(DATA FOR THIS TASK Opens)

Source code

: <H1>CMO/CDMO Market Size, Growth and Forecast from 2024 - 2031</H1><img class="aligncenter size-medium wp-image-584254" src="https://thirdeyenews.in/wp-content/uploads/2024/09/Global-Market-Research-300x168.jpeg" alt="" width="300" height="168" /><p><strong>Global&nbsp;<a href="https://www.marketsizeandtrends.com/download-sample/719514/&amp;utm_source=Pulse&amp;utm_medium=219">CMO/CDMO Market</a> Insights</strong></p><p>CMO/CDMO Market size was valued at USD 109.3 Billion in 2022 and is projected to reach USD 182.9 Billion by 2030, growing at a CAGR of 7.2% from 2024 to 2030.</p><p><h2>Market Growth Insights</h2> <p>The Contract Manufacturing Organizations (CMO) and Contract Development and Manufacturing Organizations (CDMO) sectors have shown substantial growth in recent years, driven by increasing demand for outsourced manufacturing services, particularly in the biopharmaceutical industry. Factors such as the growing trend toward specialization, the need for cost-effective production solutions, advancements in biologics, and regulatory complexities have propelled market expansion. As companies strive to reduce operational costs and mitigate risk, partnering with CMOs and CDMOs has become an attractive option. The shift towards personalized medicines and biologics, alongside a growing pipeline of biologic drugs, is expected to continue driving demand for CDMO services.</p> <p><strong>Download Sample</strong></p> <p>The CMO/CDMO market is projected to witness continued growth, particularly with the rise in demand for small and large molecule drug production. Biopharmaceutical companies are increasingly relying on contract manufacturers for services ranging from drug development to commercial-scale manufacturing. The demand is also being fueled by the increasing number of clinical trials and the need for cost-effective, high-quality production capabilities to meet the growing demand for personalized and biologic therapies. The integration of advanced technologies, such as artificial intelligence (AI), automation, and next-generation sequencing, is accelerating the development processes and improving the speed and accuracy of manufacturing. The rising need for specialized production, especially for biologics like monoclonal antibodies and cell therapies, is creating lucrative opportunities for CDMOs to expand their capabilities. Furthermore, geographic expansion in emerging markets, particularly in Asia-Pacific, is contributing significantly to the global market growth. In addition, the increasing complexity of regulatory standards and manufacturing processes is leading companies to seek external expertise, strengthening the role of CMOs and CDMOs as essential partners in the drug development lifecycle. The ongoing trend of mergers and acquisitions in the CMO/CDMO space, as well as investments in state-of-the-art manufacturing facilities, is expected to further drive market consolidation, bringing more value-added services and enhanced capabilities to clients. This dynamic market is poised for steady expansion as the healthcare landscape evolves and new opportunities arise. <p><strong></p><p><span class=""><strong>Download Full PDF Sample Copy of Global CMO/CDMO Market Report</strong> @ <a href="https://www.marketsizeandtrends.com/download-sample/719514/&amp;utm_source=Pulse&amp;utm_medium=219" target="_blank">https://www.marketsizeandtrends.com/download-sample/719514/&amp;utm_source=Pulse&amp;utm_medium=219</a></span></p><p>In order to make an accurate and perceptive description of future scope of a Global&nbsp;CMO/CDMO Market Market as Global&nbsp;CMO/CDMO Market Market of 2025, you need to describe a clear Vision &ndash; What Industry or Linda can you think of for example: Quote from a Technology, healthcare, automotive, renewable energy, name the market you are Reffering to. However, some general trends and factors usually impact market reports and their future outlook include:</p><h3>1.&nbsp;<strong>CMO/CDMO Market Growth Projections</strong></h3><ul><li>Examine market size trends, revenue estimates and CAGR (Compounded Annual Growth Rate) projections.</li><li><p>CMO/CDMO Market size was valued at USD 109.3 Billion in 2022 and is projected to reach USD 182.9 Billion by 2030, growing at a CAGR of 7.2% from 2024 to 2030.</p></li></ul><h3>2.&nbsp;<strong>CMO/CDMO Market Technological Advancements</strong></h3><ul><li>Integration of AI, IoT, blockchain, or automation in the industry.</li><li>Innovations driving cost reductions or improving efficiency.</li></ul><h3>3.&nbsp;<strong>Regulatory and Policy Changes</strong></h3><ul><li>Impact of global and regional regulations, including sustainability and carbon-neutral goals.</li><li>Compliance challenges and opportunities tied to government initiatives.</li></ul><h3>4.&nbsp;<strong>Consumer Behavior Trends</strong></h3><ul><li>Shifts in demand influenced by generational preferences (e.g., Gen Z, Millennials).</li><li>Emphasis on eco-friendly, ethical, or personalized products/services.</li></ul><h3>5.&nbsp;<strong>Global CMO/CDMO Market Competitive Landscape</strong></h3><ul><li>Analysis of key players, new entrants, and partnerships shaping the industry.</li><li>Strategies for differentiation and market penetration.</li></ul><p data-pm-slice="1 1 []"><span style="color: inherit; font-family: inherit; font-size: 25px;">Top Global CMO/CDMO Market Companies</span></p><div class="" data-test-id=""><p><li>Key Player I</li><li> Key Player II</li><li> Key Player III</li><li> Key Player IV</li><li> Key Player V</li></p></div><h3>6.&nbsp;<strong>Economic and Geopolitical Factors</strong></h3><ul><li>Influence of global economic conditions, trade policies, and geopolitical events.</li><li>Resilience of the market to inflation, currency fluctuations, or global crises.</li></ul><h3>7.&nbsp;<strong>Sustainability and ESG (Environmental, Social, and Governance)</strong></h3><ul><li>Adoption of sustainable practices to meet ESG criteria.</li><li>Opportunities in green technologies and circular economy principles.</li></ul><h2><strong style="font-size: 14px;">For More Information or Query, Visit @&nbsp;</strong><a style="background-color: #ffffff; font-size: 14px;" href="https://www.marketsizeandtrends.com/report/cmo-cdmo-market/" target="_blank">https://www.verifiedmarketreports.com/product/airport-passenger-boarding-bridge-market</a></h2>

(DATA FOR THIS TASK Closes)
(DATA FOR THIS TASK Opens)

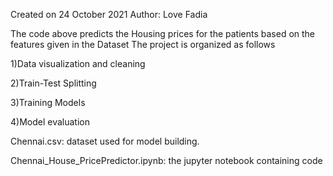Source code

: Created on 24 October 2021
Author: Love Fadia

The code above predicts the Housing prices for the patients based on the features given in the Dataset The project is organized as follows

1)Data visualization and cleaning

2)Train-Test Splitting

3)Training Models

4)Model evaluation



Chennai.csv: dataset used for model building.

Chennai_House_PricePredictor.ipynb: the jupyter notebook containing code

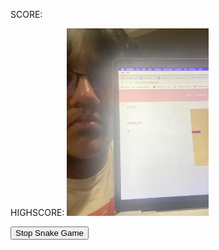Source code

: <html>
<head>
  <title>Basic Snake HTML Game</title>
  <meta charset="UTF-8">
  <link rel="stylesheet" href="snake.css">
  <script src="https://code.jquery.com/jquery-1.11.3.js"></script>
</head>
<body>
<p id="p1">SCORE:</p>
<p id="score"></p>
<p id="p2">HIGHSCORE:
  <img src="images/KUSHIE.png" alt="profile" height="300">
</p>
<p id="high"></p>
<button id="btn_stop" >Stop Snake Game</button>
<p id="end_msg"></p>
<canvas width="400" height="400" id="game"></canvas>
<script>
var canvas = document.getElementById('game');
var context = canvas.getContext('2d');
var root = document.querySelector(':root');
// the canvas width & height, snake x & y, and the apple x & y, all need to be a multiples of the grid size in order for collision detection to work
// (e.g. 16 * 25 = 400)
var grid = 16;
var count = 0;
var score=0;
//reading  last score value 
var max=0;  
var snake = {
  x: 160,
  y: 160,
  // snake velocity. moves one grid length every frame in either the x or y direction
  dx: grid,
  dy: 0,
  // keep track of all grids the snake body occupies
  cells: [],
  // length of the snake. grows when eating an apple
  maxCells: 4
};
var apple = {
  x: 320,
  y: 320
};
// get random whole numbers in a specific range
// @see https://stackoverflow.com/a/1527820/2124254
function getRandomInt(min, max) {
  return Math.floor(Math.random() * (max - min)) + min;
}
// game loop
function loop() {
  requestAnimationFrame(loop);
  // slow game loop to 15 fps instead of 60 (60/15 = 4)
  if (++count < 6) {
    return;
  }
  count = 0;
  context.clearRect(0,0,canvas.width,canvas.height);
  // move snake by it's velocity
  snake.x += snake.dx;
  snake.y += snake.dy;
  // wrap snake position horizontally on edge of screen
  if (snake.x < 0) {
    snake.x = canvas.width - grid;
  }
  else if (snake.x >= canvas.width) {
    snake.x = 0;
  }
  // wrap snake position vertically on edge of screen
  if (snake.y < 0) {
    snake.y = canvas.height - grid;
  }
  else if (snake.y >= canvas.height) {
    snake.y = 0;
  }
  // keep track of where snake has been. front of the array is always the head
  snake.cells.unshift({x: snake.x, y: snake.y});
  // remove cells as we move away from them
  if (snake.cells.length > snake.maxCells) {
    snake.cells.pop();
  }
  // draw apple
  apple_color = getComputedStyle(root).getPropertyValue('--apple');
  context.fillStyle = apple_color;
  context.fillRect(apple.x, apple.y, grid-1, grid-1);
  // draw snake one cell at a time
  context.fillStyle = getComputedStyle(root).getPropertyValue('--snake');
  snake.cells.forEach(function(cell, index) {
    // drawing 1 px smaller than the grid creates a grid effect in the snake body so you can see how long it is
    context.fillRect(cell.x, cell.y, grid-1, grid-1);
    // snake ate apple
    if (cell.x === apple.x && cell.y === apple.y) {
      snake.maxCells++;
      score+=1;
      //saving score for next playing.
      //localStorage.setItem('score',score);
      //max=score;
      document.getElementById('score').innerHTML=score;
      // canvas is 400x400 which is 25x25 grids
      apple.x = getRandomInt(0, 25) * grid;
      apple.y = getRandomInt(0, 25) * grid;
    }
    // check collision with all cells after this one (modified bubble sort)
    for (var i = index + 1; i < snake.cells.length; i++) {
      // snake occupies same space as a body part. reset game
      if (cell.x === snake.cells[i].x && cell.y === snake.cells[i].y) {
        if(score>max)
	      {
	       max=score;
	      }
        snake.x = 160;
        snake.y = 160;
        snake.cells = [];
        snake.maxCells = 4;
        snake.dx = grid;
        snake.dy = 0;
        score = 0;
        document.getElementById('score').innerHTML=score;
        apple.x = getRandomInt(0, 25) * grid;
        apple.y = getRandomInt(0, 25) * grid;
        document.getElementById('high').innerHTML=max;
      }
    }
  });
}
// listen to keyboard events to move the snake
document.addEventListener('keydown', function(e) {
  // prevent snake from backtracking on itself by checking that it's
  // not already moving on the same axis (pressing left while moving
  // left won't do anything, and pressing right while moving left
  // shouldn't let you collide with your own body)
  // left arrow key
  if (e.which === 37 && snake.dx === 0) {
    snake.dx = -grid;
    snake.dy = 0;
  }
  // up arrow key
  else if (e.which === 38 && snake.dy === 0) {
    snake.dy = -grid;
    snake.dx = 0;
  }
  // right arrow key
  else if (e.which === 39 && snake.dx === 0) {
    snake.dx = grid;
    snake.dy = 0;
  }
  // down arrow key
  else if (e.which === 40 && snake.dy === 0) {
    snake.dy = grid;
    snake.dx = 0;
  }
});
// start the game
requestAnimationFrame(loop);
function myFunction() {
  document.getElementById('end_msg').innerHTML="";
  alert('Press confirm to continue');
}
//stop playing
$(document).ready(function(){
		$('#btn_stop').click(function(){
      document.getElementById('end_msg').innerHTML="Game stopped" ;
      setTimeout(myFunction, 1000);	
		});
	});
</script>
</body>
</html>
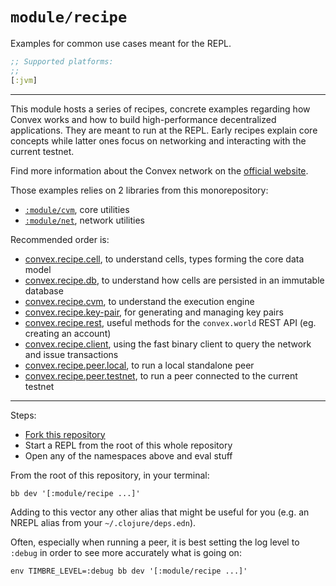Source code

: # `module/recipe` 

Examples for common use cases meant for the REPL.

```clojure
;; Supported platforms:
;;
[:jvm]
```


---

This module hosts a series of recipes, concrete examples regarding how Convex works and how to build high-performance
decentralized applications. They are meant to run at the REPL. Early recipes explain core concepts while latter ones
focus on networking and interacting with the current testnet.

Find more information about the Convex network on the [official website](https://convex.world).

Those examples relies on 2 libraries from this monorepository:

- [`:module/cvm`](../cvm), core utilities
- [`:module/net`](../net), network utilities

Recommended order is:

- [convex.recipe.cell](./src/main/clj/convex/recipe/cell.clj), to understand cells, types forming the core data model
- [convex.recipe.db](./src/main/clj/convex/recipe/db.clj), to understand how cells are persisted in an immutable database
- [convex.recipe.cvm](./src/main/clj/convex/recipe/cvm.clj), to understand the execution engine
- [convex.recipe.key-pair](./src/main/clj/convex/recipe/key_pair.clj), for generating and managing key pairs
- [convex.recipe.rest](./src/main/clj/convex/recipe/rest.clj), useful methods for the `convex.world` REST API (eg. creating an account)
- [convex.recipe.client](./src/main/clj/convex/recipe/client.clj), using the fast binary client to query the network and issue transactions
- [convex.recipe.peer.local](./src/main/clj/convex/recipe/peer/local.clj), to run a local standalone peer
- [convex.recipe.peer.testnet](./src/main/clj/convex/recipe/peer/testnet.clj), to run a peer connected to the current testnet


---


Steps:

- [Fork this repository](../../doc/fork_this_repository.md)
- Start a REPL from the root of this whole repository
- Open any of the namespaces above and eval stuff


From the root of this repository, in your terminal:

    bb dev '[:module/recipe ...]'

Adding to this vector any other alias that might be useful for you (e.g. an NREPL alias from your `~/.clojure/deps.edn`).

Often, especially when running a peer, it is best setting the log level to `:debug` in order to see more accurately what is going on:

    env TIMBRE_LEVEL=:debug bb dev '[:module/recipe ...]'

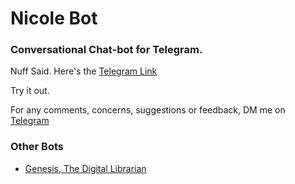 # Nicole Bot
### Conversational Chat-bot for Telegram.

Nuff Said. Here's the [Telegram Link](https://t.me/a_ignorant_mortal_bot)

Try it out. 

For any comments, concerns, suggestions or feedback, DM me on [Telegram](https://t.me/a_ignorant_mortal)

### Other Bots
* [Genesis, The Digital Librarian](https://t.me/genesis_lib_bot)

(DATA FOR THIS TASK Closes)
(DATA FOR THIS TASK Opens)

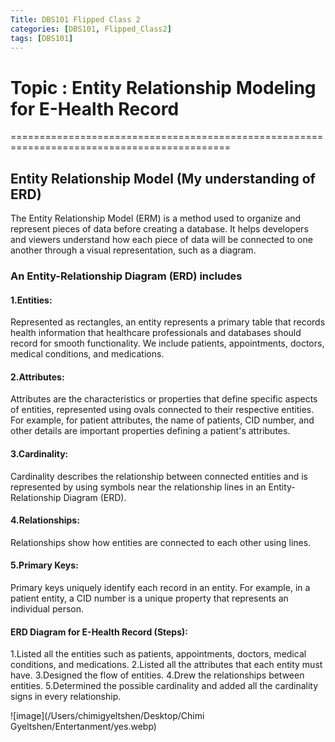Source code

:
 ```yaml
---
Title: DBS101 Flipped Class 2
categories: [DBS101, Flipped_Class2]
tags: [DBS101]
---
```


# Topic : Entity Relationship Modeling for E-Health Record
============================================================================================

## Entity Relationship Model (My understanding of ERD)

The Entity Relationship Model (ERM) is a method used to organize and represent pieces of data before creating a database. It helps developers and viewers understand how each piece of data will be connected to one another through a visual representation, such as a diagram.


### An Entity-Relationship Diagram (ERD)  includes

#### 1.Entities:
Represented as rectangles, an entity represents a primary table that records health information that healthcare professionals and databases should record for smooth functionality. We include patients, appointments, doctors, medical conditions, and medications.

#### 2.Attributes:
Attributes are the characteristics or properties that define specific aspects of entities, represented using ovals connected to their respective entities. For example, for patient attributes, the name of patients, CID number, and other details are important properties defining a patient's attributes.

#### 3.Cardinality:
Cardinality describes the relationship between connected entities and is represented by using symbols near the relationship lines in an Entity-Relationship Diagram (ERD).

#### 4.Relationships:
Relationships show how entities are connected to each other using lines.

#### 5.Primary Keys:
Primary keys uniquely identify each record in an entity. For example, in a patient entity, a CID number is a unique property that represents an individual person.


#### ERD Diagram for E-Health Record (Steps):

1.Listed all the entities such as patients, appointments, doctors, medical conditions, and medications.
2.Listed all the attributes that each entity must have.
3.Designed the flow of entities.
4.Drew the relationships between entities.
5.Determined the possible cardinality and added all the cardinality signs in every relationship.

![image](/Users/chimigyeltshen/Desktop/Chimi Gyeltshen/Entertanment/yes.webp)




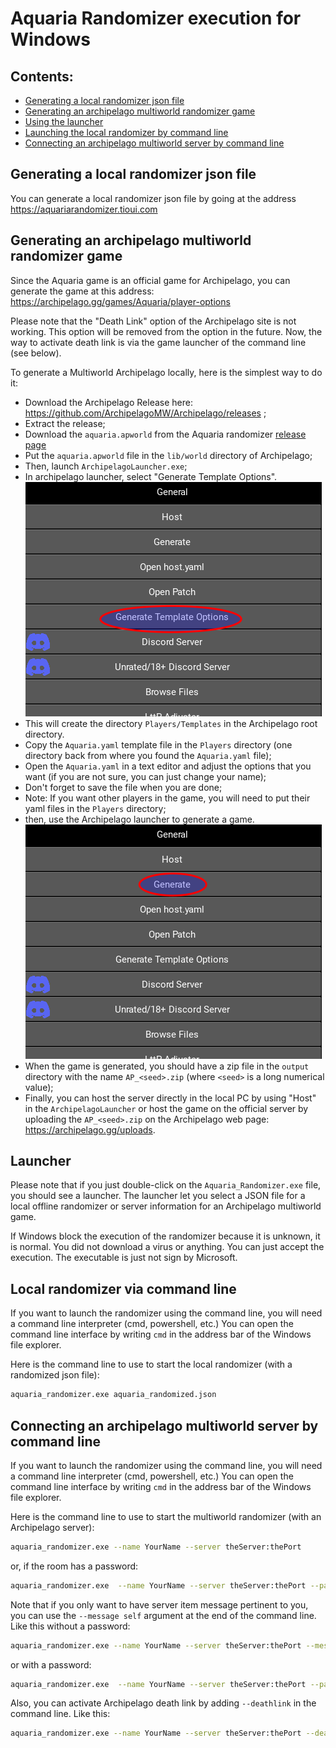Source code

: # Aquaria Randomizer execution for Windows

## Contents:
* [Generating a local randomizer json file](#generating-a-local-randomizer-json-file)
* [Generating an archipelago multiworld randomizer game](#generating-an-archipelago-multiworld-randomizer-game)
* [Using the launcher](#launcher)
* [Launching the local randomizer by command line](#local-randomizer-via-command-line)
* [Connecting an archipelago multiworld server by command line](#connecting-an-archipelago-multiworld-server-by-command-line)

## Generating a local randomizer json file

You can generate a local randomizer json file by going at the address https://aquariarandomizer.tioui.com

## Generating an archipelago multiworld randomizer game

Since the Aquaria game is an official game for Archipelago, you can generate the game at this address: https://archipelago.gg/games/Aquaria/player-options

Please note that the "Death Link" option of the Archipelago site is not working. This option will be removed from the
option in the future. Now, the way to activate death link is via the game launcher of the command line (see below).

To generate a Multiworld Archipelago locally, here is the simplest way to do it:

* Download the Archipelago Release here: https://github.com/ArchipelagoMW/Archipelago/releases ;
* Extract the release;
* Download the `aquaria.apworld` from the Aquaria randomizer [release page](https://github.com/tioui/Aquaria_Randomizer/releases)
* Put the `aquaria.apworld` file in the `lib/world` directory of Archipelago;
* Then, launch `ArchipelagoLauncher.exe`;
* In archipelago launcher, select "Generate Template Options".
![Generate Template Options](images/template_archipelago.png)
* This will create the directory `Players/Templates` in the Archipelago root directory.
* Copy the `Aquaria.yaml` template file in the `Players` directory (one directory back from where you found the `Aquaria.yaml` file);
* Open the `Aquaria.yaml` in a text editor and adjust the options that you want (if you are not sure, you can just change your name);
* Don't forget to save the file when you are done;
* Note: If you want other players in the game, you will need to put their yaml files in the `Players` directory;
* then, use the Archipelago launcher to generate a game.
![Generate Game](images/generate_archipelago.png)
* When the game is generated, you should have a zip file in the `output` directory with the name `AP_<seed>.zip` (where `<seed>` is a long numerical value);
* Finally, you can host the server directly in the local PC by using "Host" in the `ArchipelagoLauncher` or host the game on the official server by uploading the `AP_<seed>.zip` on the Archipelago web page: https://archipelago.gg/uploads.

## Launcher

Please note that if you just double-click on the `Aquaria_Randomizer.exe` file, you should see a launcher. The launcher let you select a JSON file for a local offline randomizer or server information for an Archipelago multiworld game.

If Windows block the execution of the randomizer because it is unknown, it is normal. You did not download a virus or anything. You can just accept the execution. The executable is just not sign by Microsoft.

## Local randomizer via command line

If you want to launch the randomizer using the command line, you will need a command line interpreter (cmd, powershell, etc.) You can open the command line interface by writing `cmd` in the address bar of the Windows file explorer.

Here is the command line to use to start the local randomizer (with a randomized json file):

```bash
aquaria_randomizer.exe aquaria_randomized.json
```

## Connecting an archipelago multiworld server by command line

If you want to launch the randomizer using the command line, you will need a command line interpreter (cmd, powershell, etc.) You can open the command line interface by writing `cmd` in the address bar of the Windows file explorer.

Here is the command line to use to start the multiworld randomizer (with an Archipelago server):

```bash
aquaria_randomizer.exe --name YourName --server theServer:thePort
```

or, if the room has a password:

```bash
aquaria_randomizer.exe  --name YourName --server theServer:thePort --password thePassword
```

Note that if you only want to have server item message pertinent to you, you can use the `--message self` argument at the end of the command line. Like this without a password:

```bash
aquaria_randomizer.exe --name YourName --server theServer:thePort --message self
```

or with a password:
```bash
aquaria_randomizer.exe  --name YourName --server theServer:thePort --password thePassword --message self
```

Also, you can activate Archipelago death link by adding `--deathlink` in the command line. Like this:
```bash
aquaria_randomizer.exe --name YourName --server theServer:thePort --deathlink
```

(DATA FOR THIS TASK Closes)

== EXERCISE BRIEF ==
Count, in the data above, the lines that hold "which". Return only that count.

== WRITTEN ANSWER ==
5